• **WHAT IS NEEDED**: The required output is all lines below that contain the word "алкоголю".

• **SUPPLIED MATERIAL**:
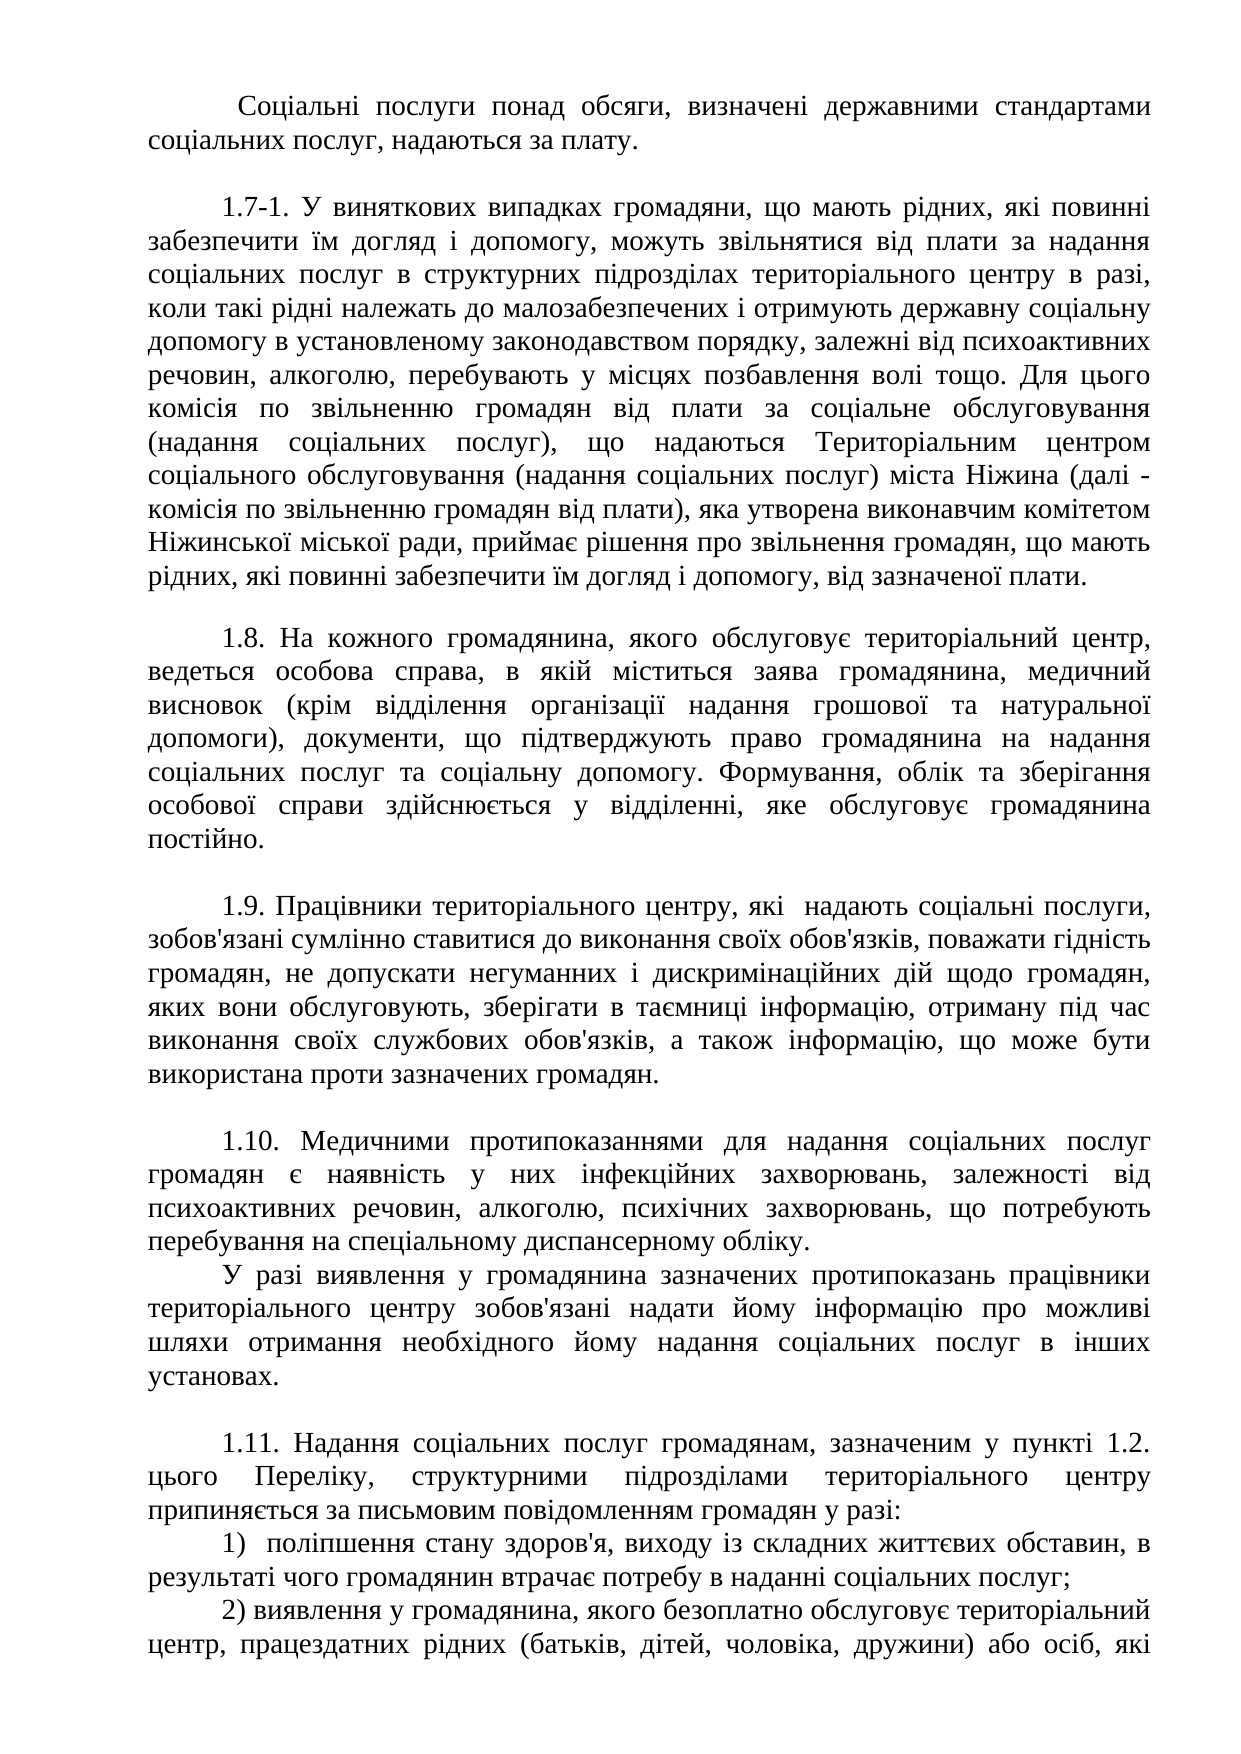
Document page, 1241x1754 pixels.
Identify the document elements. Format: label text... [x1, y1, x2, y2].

text 1.9. Працівники територіального центру, які надають соціальні послуги, зобов'язані сумлінно ставитися до виконання своїх обов'язків, поважати гідність громадян, не допускати негуманних і дискримінаційних дій щодо громадян, яких вони обслуговують, зберігати в таємниці інформацію, отриману під час виконання своїх службових обов'язків, а також інформацію, що може бути використана проти зазначених громадян. [148, 888, 1152, 1089]
text 1.11. Надання соціальних послуг громадянам, зазначеним у пункті 1.2. цього Переліку, структурними підрозділами територіального центру припиняється за письмовим повідомленням громадян у разі: [148, 1425, 1152, 1525]
text 1.7-1. У виняткових випадках громадяни, що мають рідних, які повинні забезпечити їм догляд і допомогу, можуть звільнятися від плати за надання соціальних послуг в структурних підрозділах територіального центру в разі, коли такі рідні належать до малозабезпечених і отримують державну соціальну допомогу в установленому законодавством порядку, залежні від психоактивних речовин, алкоголю, перебувають у місцях позбавлення волі тощо. Для цього комісія по звільненню громадян від плати за соціальне обслуговування (надання соціальних послуг), що надаються Територіальним центром соціального обслуговування (надання соціальних послуг) міста Ніжина (далі - комісія по звільненню громадян від плати), яка утворена виконавчим комітетом Ніжинської міської ради, приймає рішення про звільнення громадян, що мають рідних, які повинні забезпечити їм догляд і допомогу, від зазначеної плати. [148, 189, 1152, 592]
text 1.10. Медичними протипоказаннями для надання соціальних послуг громадян є наявність у них інфекційних захворювань, залежності від психоактивних речовин, алкоголю, психічних захворювань, що потребують перебування на спеціальному диспансерному обліку. [148, 1123, 1152, 1257]
text 1) поліпшення стану здоров'я, виходу із складних життєвих обставин, в результаті чого громадянин втрачає потребу в наданні соціальних послуг; [148, 1525, 1152, 1592]
text 1.8. На кожного громадянина, якого обслуговує територіальний центр, ведеться особова справа, в якій міститься заява громадянина, медичний висновок (крім відділення організації надання грошової та натуральної допомоги), документи, що підтверджують право громадянина на надання соціальних послуг та соціальну допомогу. Формування, облік та зберігання особової справи здійснюється у відділенні, яке обслуговує громадянина постійно. [148, 620, 1152, 854]
text Соціальні послуги понад обсяги, визначені державними стандартами соціальних послуг, надаються за плату. [148, 88, 1152, 156]
text У разі виявлення у громадянина зазначених протипоказань працівники територіального центру зобов'язані надати йому інформацію про можливі шляхи отримання необхідного йому надання соціальних послуг в інших установах. [148, 1257, 1152, 1391]
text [148, 1592, 1152, 1659]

• **SOLUTION**:
text 1.7-1. У виняткових випадках громадяни, що мають рідних, які повинні забезпечити їм догляд і допомогу, можуть звільнятися від плати за надання соціальних послуг в структурних підрозділах територіального центру в разі, коли такі рідні належать до малозабезпечених і отримують державну соціальну допомогу в установленому законодавством порядку, залежні від психоактивних речовин, алкоголю, перебувають у місцях позбавлення волі тощо. Для цього комісія по звільненню громадян від плати за соціальне обслуговування (надання соціальних послуг), що надаються Територіальним центром соціального обслуговування (надання соціальних послуг) міста Ніжина (далі - комісія по звільненню громадян від плати), яка утворена виконавчим комітетом Ніжинської міської ради, приймає рішення про звільнення громадян, що мають рідних, які повинні забезпечити їм догляд і допомогу, від зазначеної плати. [148, 189, 1152, 592]
text 1.10. Медичними протипоказаннями для надання соціальних послуг громадян є наявність у них інфекційних захворювань, залежності від психоактивних речовин, алкоголю, психічних захворювань, що потребують перебування на спеціальному диспансерному обліку. [148, 1123, 1152, 1257]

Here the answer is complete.